Var and Log filesystems:

mkdir -p /mnt/var/log
mount /dev/stor/var /mnt/var/
mount /dev/stor/log /mnt/var/log

Temp filesystem

 mkdir -p /mnt/tmp
 mount -o nodev,noexec /dev/stor/tmp /mnt/tmp

Home filesystem

 mkdir -p /mnt/home
 mount /dev/stor/home /mnt/home

Bootloader and Initramfs

I prefer grub because it’s boring. Other bootloaders can be used as well.


Afer building/installing the grub2 binaries on the target systems, the ESP partition can be set up.

 mkdir -p /boot/efi
 mount /dev/sda2 /boot/efi

Then grub2 can be installed into the ESP.

 grub-install -target=x86_64-efi --efi-directory=/boot/efi

The ESP can be unmounted after this. It generally does not need to be mounted.

umount /boot/efi

GRUB config

Edit the /etc/default/grub and add cryptlvm to the boot.

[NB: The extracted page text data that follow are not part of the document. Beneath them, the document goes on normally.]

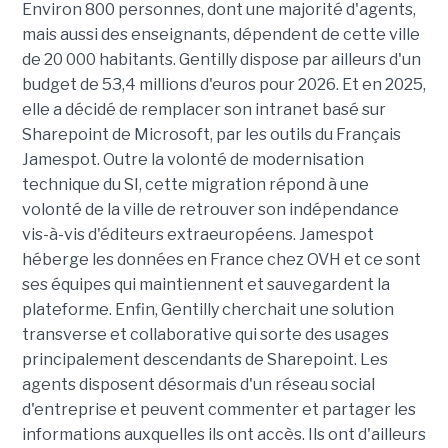
Environ 800 personnes, dont une majorité d'agents,
mais aussi des enseignants, dépendent de cette ville
de 20 000 habitants. Gentilly dispose par ailleurs d'un
budget de 53,4 millions d'euros pour 2026. Et en 2025,
elle a décidé de remplacer son intranet basé sur
Sharepoint de Microsoft, par les outils du Français
Jamespot. Outre la volonté de modernisation
technique du SI, cette migration répond à une
volonté de la ville de retrouver son indépendance
vis-à-vis d'éditeurs extraeuropéens. Jamespot
héberge les données en France chez OVH et ce sont
ses équipes qui maintiennent et sauvegardent la
plateforme. Enfin, Gentilly cherchait une solution
transverse et collaborative qui sorte des usages
principalement descendants de Sharepoint. Les
agents disposent désormais d'un réseau social
d'entreprise et peuvent commenter et partager les
informations auxquelles ils ont accès. Ils ont d'ailleurs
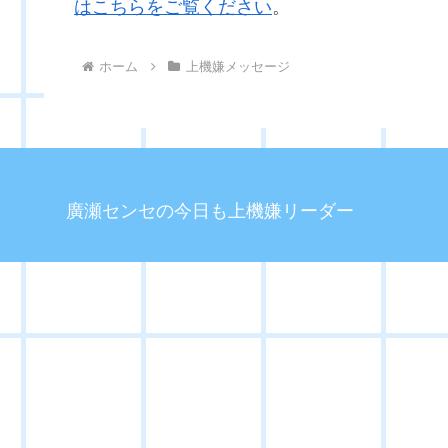
はこちらをご覧ください
。
ホーム
上機嫌メッセージ
廣瀬センセの今日も上機嫌リーダー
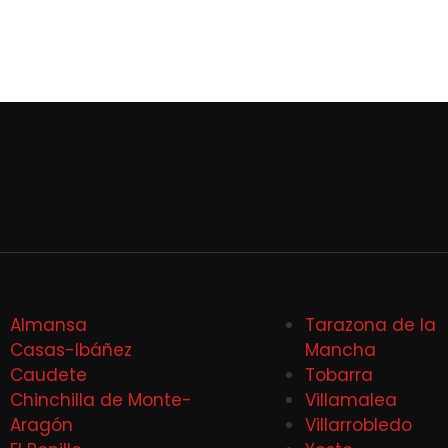
Almansa
Tarazona de la
Casas-Ibáñez
Mancha
Caudete
Tobarra
Chinchilla de Monte-
Villamalea
Aragón
Villarrobledo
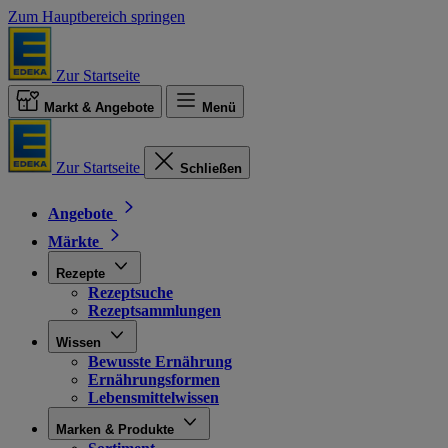
Zum Hauptbereich springen
Zur Startseite
Markt & Angebote
Menü
Zur Startseite
Schließen
Angebote
Märkte
Rezepte
Rezeptsuche
Rezeptsammlungen
Wissen
Bewusste Ernährung
Ernährungsformen
Lebensmittelwissen
Marken & Produkte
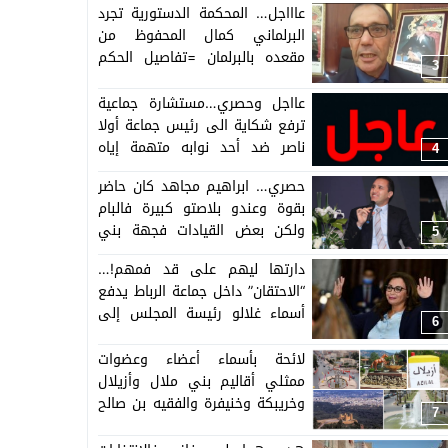
عاااجل… المحكمة الدستورية تجرد
البرلماني كمال المحفوظ من
مقعده بالبرلمان =تفاصيل الحكم
3
حصرية=
عااجل وحصري…مستشارة جماعية
ترفع شكاية الى رئيس جماعة أولا
ناصر ضد أحد نوابه متهمة إياه
4
بشتمها والسلطة المحلية تدخل
حصري… ابراهيم مجاهد كان حاضر
على خط هذه الواقعة
بقوة وعندو بلاصتو كبيرة فالبام
ولكن بعض القيادات فجهة بني
5
ملال على رأسهم براكات خرجو
دارتها ليهم على قد فمهم!…
خاوي الوفاض من المؤتمر وماشدو
“الاحتقان” داخل جماعة الرباط يدفع
حتى منصب كبير اللهم العضوية
أسماء غلالو رئيسة المجلس إلى
فالمجلس الوطني
6
الاستقالة
لائحة بأسماء أعضاء وعضوات
ممثلي أقاليم بني ملال وأزيلال
وخريبكة وخنيفرة والفقيه بن صالح
7
بمجلس الجهة (اللائحة)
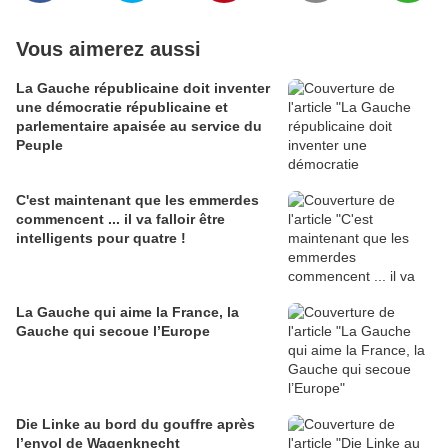
Vous aimerez aussi
La Gauche républicaine doit inventer
une démocratie républicaine et
parlementaire apaisée au service du
Peuple
C'est maintenant que les emmerdes
commencent ... il va falloir être
intelligents pour quatre !
La Gauche qui aime la France, la
Gauche qui secoue l’Europe
Die Linke au bord du gouffre après
l’envol de Wagenknecht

This may vary based on GRUB version and distribution. For Arch linux:

 GRUB_CMDLINE_LINUX="cryptdevice=/dev/sda4:cryptlvm rw quiet"

Or, for Gentoo:

 GRUB_CMDLINE_LINUX="crypt_root=/dev/sda4 init=/lib/systemd/systemd dolvm"

Then, the config is set up.

  grub-mkconfig -o /boot/grub/grub.cfg

Archlinux initcpio

For Arch, the simplest way to go is to use initcpio.


HOOKS=(base udev autodetect keyboard keymap consolefont modconf block encrypt lvm2 filesystems fsck)

And then generate the initramfs:

mkinitcpio -p linux

Genkernel intramfs

Make sure that genkernel-next is installed. The cryptsetup USE flag must also be used.


 sys-kernel/genkernel-next  cryptsetup

Then genkernel is reconfigured.



And a new initramfs is compiled and installed.

  genkernel initramfs


Make sure that UDEV and LVMETAD are running on boot.


systemctl enable lvm2-lvmetad


rc-update add lvmetad boot

System Rescue

If the system doesn’t boot correctly, you can get back in from the grub emergency shell.

   cryptsetup open /dev/sda4 cryptlvm

   > luks passphrase...

   mount /dev/stor/root /new_root

Then the kernel will pick up from where it left off, and start the init system… Hopefully getting you back up and running.